Let $T=OS \cap \omega$. Claim: $AT \parallel BC$. If so, let tangent to $\omega$ at $A$ intersect $BC$ at $X$. By easy angle chasing we can get that $X$ is center of $(ASA')$ and so $XS^2=XA^2=XB\cdot XC$ (the last is since $(APQ)$ and $(ABC)$ are tangent) and we are done. Sketch for proof of claim: fix $A, T, P, Q$ and move linearity $B, C$. Then points $O, A'$ also move linearity. We want to prove that $T, O, A'$ are collinear, so it's enough to check 3 cases. 1) $B=P$, $C=Q$, $O$ is a midpoint of $PQ$. 2) $B=A=C=A'=O$. 3) $BC$ is midline of $\Delta APQ$. All cases are obvious (but in last I bashed in complex numbers...).

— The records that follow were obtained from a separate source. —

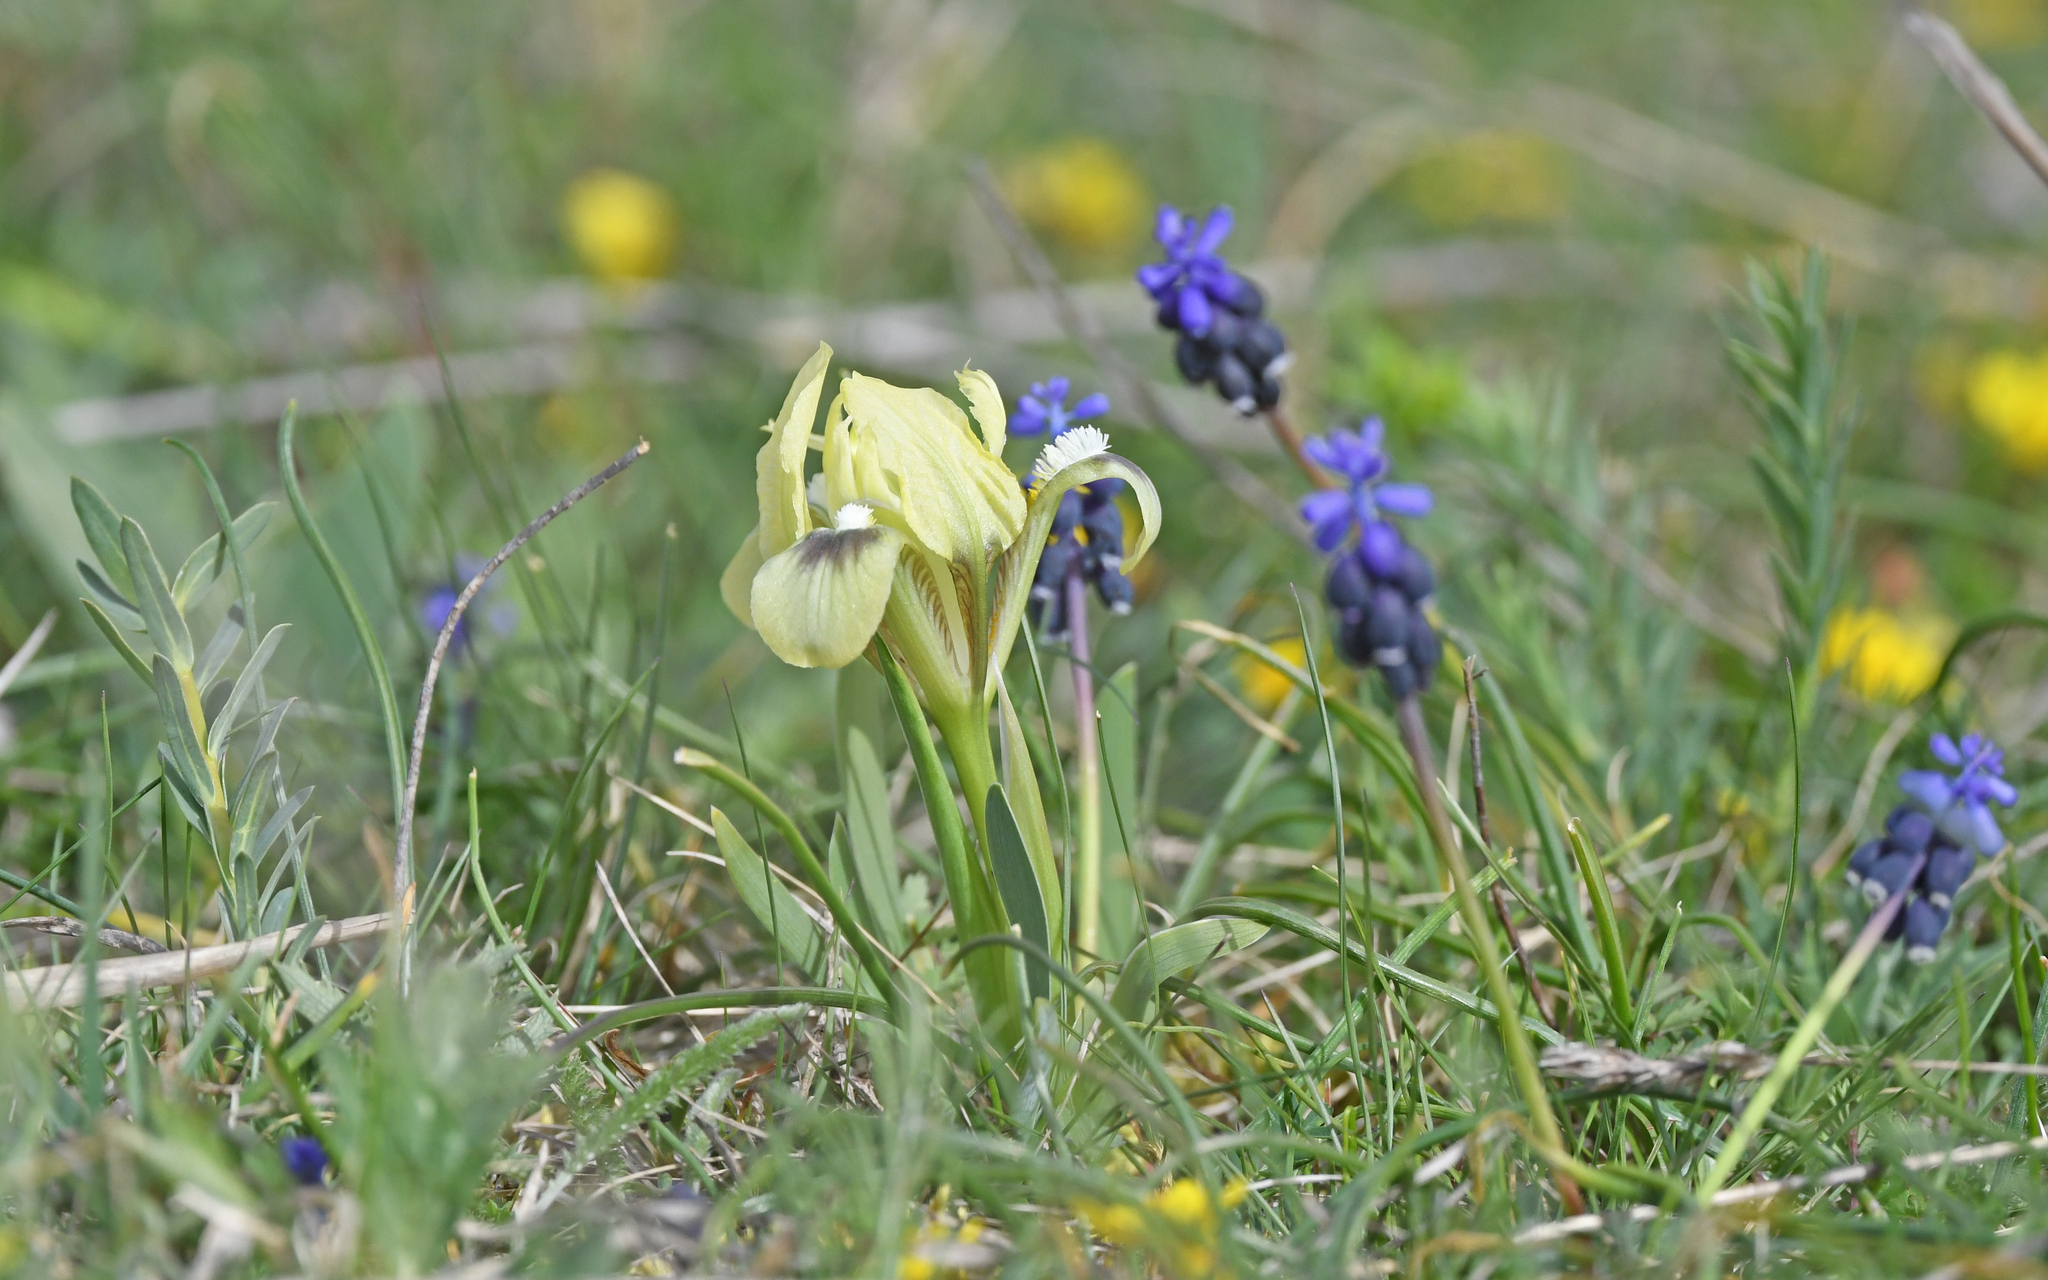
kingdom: Plantae
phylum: Tracheophyta
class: Liliopsida
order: Asparagales
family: Iridaceae
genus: Iris
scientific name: Iris pumila
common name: Dwarf iris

Let $A''$ be point on $APQ$ such that $AA'' \parallel BC$. Since $A''PQ$ and $A'CB$ are homothetic we have that $A''$ lies on $A'O$. Let $A'O$ meet $BC$ at $T$. Claim $1 :PBTS$ and $QCTS$ are cyclic. Proof $:$ Note that $\angle BTA' = \angle AA''S = \angle SPB$ so $PBTS$ is cyclic. we prove the other part with same approach. Claim $2 :TP = TQ$. Proof $:$ Note that $BC \parallel AA''$ and midpoint of $AA'$ lies on $BC$ so $T$ is midpoint of $A'A''$ and since $\angle A'AA'' = 90$ we have that $T$ lies on perpendicular bisector of $AA'$ and since $AA'QP$ is isosceles trapezoid we have that $T$ lies on perpendicular bisector of $PQ$ as well. Now note that $\angle PSB = \angle PTB = \angle PQT = \angle PQS + \angle SQT = \angle PAS + \angle SCT$ so $BSC$ and $APQ$ are tangent.